Current rates, monthly payment tables, and the math on whether waiting for a rate drop actually saves money.

US Finance ·10 min read ·

The 30-year fixed mortgage rate averaged 6.43% in March 2026, according to the Freddie Mac Primary Mortgage Market Survey — down from the cycle high of 7.22% in early 2025 but still more than double the pandemic-era lows. For buyers and prospective buyers, the core question is unchanged: should you buy now or wait for rates to fall further?

The answer requires more than intuition. It requires knowing exactly what current rates cost, what a rate drop would actually save, and whether the math of waiting works out in your specific situation.

The key insight: A 0.5% rate difference on a $400K mortgage is $118/month and $42,500 over 30 years. That sounds large — but if waiting 12 months costs $24,000 in rent and prices rise 3%, the waiting strategy actually costs more. The math depends on your market.

Mortgage rate data from Freddie Mac Primary Mortgage Market Survey (PMMS), March 2026. Monthly payment calculations verified using the UtilsDaily Mortgage Calculator and Amortization Calculator.

Current 2026 Mortgage Rates

The Freddie Mac PMMS — the most widely cited weekly mortgage rate benchmark in the US — reported the following averages for the week of March 20, 2026:

  • 30-year fixed: 6.43%
  • 15-year fixed: 5.78%

These are national averages for conventional conforming loans.

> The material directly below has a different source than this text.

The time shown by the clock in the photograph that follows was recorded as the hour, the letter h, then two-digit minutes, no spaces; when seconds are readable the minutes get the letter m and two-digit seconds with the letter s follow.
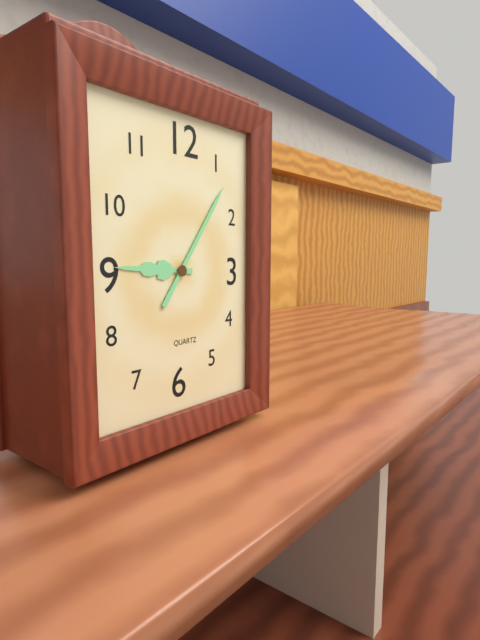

Your actual rate will vary based on credit score, down payment, loan type (conventional, FHA, VA, jumbo), lender, and property location. Borrowers with credit scores above 760 and down payments of 20%+ typically see rates 0.2–0.4% below the survey average.

Freddie Mac's 2026 economic outlook, published in January 2026, forecasts the 30-year fixed rate to average 6.3% for the full year. Their base case anticipates moderate Federal Reserve rate cuts reducing the rate toward 5.9%–6.0% in the second half of 2026, contingent on inflation continuing to ease toward the 2% target.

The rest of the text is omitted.